Revolution 9 Mention in New York Magazine

A sweet story by Justin Davidson, who wrote up AWS's performance of my Revolution 9 arrangement at The Kitchen, about his experience taking his son to the various concert he sees and reviews.

He mentions the performance:
So, for the past year, Milo has become my semi-regular escort. Before each outing he worries that he will be the only child in attendance, and sometimes he is. He has heard the Berlin Philharmonic open the Carnegie Hall season with Beethoven’s Ninth Symphony; Gustavo Dudamel make his electrifying New York debut with Beethoven’s Fifth; and tenor Juan Diego Flórez nail his nine high C’s in the Met’s new production of La fille du régiment. He suffered through an amateurish evening of Renaissance dance music in a church, and was baffled by a live orchestration of the Beatles’ “Revolution 9” by the group Alarm Will Sound. He loved South Pacific enough that he could sing most of it from memory after one performance. He will wait a year or two for the full-throated tragedies of love and fate. He has heard me remark how much his beloved J.R.R. Tolkien absorbed from Wagner’s four-opera excursion into Norse mythology, Der Ring des Nibelungen, and he’s expressed interest in seeing it. Not yet, I think. In the meantime, the Met has plenty to offer a 10-year-old: the creepy, saccharine horrors of Hansel and Gretel, the over-the-top wizardry of Julie Taymor’s Magic Flute, and the antics in The Barber of Seville. Whether all this stimulation will coalesce into affection or merge in an undifferentiated memory of sitting silently among rows of old people in red velvet chairs, I have no idea.

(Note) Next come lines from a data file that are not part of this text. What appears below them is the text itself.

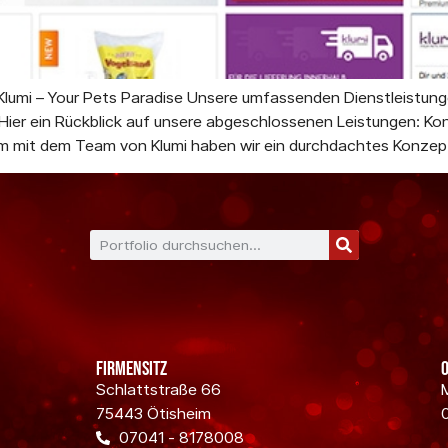
lumi – Your Pets Paradise Unsere umfassenden Dienstleistun
 Hier ein Rückblick auf unsere abgeschlossenen Leistungen: K
mit dem Team von Klumi haben wir ein durchdachtes Konzept 
Firmensitz
Schlattstraße 66
75443 Ötisheim
07041 - 8178008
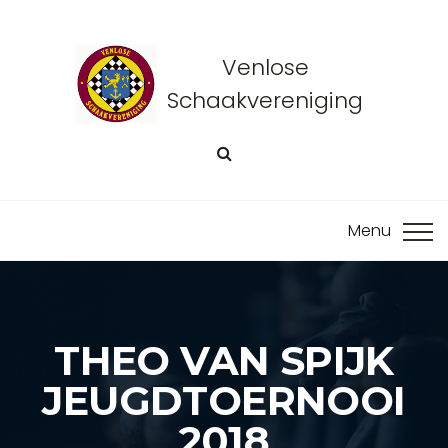
Venlose
Schaakvereniging
THEO VAN SPIJK
JEUGDTOERNOOI
2018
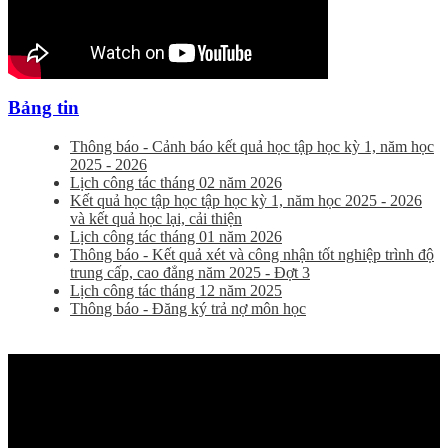
Bảng tin
Thông báo - Cảnh báo kết quả học tập học kỳ 1, năm học
2025 - 2026
Lịch công tác tháng 02 năm 2026
Kết quả học tập học tập học kỳ 1, năm học 2025 - 2026
và kết quả học lại, cải thiện
Lịch công tác tháng 01 năm 2026
Thông báo - Kết quả xét và công nhận tốt nghiệp trình độ
trung cấp, cao đẳng năm 2025 - Đợt 3
Lịch công tác tháng 12 năm 2025
Thông báo - Đăng ký trả nợ môn học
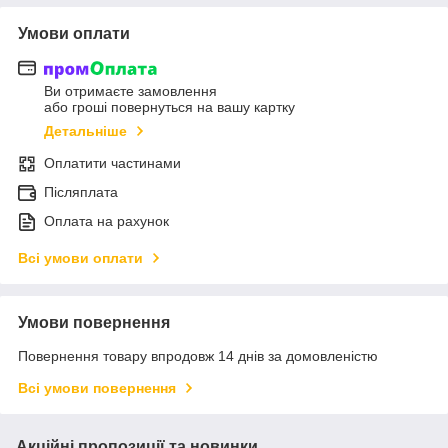
Умови оплати
Ви отримаєте замовлення
або гроші повернуться на вашу картку
Детальніше
Оплатити частинами
Післяплата
Оплата на рахунок
Всі умови оплати
Умови повернення
Повернення товару впродовж 14 днів за домовленістю
Всі умови повернення
Акційні пропозиції та новинки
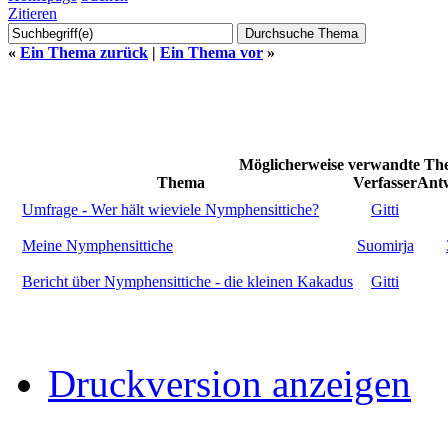
Zitieren
«
Ein Thema zurück
|
Ein Thema vor
»
Möglicherweise verwandte The
Thema
Verfasser
Ant
Umfrage - Wer hält wieviele Nymphensittiche?
Gitti
Meine Nymphensittiche
Suomirja
Bericht über Nymphensittiche - die kleinen Kakadus
Gitti
Druckversion anzeigen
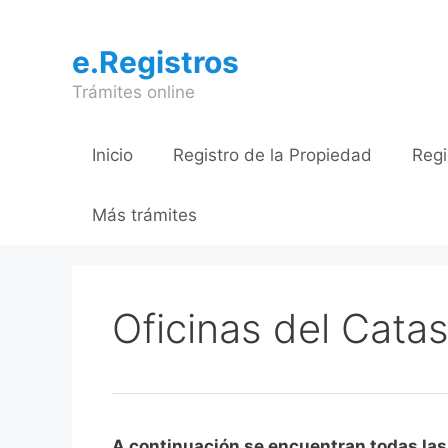
Saltar
al
e.Registros
contenido
Trámites online
Inicio
Registro de la Propiedad
Regi
Más trámites
Oficinas del Catas
A continuación se encuentran todas las O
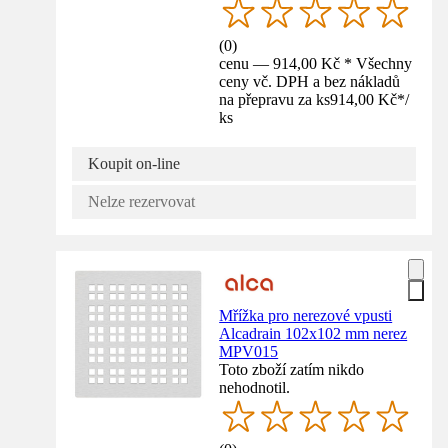
(
0
)
cenu — 914,00 Kč * Všechny
ceny vč. DPH a bez nákladů
na přepravu za ks
914,00 Kč
*
/
ks
Koupit on-line
Nelze rezervovat
Mřížka pro nerezové vpusti
Alcadrain 102x102 mm nerez
MPV015
Toto zboží zatím nikdo
nehodnotil.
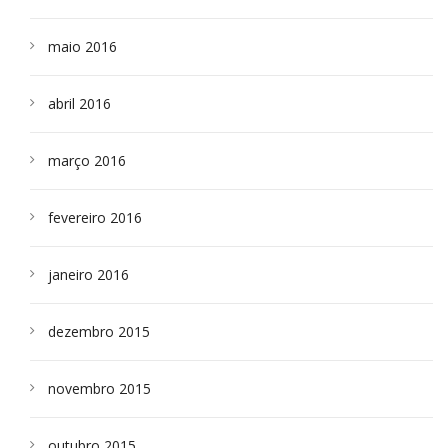
maio 2016
abril 2016
março 2016
fevereiro 2016
janeiro 2016
dezembro 2015
novembro 2015
outubro 2015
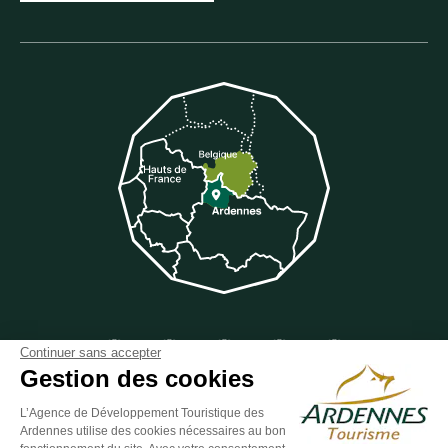
Suivez-nous sur Facebook
Suivez-nous sur Instagram
Suivez-nous sur Youtube
Suivez-nous sur Twit
Suivez-nous 
Continuer sans accepter
Gestion des cookies
L’Agence de Développement Touristique des
Ardennes utilise des cookies nécessaires au bon
ESPACE GROUPES
ESPACE PRESSE
ESPACE PRO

To be honest I would have been baffled at that age as well. In fact I'm baffled by it now.

Read the whole article though. It's a cool description of a childhood saturated with exposure to many varieties of music. I often wish I had this type of upbringing. Had I grown up with an innate interest in cars I would have been in hog heaven, as I'm sure my brother was, who eventually joined the family business. But I was lucky enough to have parents that encouraged my fledgling interest at a young(ish) age, even though they had no experience with the performing arts. So while it may have been unexpected for me to ask my parents to take me to the ballet (unspeakable to my friends!) they totally obliged me. I often think about the education I would give my child, though. My kid'll be programming synths at 8 years old!